» Exercise details:
Return, from the lines below, each one that includes the word "sellPrc".

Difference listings
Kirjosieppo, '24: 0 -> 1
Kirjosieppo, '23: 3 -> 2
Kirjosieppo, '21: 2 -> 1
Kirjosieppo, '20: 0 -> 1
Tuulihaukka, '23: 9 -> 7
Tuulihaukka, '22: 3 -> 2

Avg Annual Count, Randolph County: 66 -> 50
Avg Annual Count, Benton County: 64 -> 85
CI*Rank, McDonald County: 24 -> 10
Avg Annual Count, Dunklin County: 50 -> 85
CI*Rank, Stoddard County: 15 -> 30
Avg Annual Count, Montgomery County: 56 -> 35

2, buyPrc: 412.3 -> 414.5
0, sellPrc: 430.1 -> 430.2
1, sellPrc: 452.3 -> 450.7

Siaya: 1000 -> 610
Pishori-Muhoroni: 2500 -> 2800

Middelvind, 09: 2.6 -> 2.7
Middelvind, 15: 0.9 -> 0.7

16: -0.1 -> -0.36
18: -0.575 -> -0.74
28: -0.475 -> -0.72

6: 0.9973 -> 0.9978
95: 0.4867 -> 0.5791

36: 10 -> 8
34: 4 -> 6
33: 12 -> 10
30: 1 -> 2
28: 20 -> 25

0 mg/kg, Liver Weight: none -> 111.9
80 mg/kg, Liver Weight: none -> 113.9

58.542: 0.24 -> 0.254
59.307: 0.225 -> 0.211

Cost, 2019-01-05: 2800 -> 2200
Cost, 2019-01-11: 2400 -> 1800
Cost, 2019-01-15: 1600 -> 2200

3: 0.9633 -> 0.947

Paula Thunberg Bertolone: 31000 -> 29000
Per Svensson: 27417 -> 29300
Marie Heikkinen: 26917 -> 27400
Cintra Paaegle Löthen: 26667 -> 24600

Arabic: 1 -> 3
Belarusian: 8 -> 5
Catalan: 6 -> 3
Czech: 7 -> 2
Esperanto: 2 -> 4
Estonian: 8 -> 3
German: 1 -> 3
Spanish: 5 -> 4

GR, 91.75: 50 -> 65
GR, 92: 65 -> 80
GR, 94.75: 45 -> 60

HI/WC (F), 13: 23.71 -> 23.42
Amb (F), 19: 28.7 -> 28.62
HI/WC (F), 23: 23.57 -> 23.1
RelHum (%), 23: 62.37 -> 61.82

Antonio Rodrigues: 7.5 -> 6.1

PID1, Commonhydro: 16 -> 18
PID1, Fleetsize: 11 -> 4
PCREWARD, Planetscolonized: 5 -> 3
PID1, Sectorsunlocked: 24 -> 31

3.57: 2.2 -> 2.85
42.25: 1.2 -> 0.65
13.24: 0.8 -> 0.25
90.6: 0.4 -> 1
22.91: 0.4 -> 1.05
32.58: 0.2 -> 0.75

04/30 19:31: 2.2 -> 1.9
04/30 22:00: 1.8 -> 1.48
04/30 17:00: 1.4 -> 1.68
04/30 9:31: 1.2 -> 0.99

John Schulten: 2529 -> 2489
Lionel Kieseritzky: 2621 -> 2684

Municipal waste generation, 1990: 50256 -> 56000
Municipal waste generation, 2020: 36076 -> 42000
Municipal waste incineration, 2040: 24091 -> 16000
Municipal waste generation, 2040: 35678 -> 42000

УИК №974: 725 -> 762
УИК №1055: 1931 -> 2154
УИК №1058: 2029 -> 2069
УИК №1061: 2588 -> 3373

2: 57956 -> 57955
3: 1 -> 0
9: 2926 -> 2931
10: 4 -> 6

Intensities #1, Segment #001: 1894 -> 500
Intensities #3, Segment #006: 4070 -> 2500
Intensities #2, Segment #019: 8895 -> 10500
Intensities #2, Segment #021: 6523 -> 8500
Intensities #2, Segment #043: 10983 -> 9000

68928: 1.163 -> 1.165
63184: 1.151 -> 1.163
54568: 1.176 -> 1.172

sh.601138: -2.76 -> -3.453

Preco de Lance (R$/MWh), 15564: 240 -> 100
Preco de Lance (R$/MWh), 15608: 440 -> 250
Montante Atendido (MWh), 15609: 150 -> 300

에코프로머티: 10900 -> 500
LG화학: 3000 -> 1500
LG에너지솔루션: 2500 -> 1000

» Exercise response:
0, sellPrc: 430.1 -> 430.2
1, sellPrc: 452.3 -> 450.7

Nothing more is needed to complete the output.